_Instructions_:
1) From the article on youth care in the Netherlands, print the passage from "Teams within each" up to and including "the best support.".
2) How many local governments is the Netherlands carved into, according to the article on Dutch youth care?
3) Go on with the article on youth care in the Netherlands from where it stops.

_Excerpted text_:

There’s some small reason for optimism: The 2015 law cut the nation’s youth care budget by 15 percent, about 450 million euros. But this May, the local governments sent an open letter to several newspapers, saying they would be unable to meet the needs of young people without more funding. Within three weeks, the national government approved an increase of 420 million euros for youth care for the rest of this year and 300 million euros each for 2020 and 2021. However, the national government also said these funds are intended only as a stopgap while the local governments adapt to the new system.

While the systems adapt, however, some children are suffering irreversible damage, says Kirstin Greaves-Lord, head of the Autism Research Collaboration at Erasmus MC-Sophia Children’s Hospital. Youth suicides nearly doubled from 48 in 2016 to 81 in 2017, according to a report by the nonprofit group Statistics Netherlands.

“[If teenagers] become more isolated and depressed, it’s not like you can undo that once the system does change,” she says. “There’s going to be this generation that for the rest of their life will show the impact of this change in policy.”

Multiple needs:

The Netherlands has a population of just over 17 million, roughly one-third of whom are under 25. At about 16,000 square miles, it is smaller than the U.S. state of West Virginia. Still, it is carved into 355 local governments, each with its own ‘youth budget.’ This budget covers preventive care, child services, community programs and treatment for mental illness. (Physical illnesses are covered by private insurance.)

Teams within each local government approve services based on a child’s particular circumstances — an approach that can often be effective, says Geth Kuin, who manages the teams for the city of Groningen. If a child is depressed because he is hungry, for example, helping the family buy food might be the best way to intervene. And for families with multiple needs, such as poverty as well as mental health concerns, local teams with ties to the community can provide the best support.

_Recorded information_:
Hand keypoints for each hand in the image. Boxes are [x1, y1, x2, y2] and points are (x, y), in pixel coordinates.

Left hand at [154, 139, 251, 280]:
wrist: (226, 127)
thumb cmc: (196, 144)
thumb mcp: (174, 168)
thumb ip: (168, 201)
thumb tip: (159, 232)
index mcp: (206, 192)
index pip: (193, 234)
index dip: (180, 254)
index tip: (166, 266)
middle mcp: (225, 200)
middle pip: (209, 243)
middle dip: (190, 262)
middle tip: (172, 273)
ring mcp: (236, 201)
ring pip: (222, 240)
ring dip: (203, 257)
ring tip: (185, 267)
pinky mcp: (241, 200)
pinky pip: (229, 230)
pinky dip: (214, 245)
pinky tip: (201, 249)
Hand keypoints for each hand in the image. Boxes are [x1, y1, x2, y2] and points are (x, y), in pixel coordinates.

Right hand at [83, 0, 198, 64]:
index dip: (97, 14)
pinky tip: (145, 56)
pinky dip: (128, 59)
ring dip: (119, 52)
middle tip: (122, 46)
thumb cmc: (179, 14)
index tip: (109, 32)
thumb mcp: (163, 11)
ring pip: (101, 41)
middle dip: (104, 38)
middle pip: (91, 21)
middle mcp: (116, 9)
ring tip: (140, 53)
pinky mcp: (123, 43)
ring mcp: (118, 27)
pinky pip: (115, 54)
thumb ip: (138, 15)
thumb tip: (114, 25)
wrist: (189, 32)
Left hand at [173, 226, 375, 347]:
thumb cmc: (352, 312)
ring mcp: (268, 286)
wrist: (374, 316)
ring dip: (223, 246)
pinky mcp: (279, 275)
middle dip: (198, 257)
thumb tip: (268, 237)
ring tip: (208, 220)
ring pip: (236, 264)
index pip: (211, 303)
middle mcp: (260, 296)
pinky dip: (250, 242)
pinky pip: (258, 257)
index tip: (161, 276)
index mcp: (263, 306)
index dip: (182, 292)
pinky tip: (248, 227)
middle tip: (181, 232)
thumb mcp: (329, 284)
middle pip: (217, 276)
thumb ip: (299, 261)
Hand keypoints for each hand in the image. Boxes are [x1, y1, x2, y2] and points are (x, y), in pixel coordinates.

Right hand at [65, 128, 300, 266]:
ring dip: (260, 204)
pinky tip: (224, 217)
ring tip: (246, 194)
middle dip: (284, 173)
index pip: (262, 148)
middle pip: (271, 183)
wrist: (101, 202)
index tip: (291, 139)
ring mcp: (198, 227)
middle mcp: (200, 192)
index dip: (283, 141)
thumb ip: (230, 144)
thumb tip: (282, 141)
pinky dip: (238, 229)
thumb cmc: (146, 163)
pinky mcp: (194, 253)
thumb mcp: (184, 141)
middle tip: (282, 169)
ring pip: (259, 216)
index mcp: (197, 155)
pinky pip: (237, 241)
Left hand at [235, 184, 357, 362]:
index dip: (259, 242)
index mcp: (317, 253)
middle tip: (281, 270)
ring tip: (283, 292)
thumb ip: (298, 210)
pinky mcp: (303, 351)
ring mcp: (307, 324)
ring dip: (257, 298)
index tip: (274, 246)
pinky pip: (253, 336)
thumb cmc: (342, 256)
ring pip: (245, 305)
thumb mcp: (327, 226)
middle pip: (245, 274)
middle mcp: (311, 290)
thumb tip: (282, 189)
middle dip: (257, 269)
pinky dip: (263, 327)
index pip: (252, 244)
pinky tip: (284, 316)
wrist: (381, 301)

_Per-task outputs_:
1)
Teams within each local government approve services based on a child’s particular circumstances — an approach that can often be effective, says Geth Kuin, who manages the teams for the city of Groningen. If a child is depressed because he is hungry, for example, helping the family buy food might be the best way to intervene. And for families with multiple needs, such as poverty as well as mental health concerns, local teams with ties to the community can provide the best support.

2) 355

3)
Where the new law has complicated matters is in situations that require expertise in mental health. To seek diagnosis or treatment for their child, families must first go to their local team, which decides whether that care is warranted. But many teams don’t include people with the expertise needed to make these calls.

“Many local teams are overwhelmed and are not equipped with enough knowledge,” says Manon H.J. Hillegers, director of child and adolescent psychiatry at Erasmus University in Rotterdam.

If a local government declines to contract with providers of a specialized service, such as a behavioral therapy for autism, those providers are unavailable to children in that area.

The local team must approve even specialists before they can be paid. And the balkanization of services means that a child who moves to a new district needs approval from the new local government to continue treatment.

All of this has led to significant delays in services, experts say. Hillegers says she diagnosed one 13-year-old with autism who had waited 18 months for his diagnosis. In the interim, he had become so depressed that he had dropped out of school.

Frustrated with the system, many mental health experts are leaving the profession, and clinics that provide mental health care services are going bankrupt, says van Balkom.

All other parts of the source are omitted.